• Information:

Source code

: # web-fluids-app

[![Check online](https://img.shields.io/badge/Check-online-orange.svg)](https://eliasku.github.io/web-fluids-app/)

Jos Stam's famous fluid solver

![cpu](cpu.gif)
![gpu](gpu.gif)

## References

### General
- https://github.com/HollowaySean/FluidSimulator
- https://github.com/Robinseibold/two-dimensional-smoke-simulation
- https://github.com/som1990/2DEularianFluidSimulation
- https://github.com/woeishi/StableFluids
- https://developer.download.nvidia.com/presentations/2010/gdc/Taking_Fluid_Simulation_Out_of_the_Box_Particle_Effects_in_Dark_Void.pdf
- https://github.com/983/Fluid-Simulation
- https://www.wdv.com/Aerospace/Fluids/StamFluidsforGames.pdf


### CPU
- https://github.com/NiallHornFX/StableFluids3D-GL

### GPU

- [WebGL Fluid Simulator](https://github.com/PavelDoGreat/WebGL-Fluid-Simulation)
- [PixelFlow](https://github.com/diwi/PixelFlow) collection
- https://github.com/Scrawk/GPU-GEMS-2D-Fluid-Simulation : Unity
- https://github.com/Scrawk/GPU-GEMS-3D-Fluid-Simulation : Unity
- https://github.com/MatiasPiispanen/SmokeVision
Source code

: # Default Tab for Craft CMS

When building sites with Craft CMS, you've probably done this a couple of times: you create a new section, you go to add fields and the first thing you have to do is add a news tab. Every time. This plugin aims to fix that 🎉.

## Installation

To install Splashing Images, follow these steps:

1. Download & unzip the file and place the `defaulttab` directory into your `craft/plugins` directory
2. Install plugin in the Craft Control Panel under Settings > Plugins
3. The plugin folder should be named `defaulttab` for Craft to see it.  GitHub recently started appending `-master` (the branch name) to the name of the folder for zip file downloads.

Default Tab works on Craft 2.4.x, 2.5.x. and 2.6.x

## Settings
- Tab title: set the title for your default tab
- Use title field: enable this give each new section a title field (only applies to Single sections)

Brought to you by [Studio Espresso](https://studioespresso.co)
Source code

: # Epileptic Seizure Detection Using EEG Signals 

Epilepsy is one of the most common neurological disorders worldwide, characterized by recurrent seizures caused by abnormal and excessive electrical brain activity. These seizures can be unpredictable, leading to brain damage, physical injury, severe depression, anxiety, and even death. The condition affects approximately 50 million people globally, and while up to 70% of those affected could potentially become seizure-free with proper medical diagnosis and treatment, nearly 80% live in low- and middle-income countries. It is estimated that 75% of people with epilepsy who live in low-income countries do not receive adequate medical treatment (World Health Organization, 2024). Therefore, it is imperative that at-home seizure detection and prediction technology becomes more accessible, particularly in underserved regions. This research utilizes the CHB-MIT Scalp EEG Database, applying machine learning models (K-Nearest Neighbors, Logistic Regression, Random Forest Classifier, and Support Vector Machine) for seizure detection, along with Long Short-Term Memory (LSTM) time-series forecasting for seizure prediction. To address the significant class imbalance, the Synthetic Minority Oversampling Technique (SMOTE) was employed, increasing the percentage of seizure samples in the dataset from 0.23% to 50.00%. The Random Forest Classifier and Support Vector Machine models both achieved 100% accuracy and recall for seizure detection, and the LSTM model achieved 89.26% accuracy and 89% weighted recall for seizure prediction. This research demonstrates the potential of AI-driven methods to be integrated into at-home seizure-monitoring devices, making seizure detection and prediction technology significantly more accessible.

• Task to complete:
Every line above with the string "title" in it needs to be copied.

• Written response:
- Tab title: set the title for your default tab
- Use title field: enable this give each new section a title field (only applies to Single sections)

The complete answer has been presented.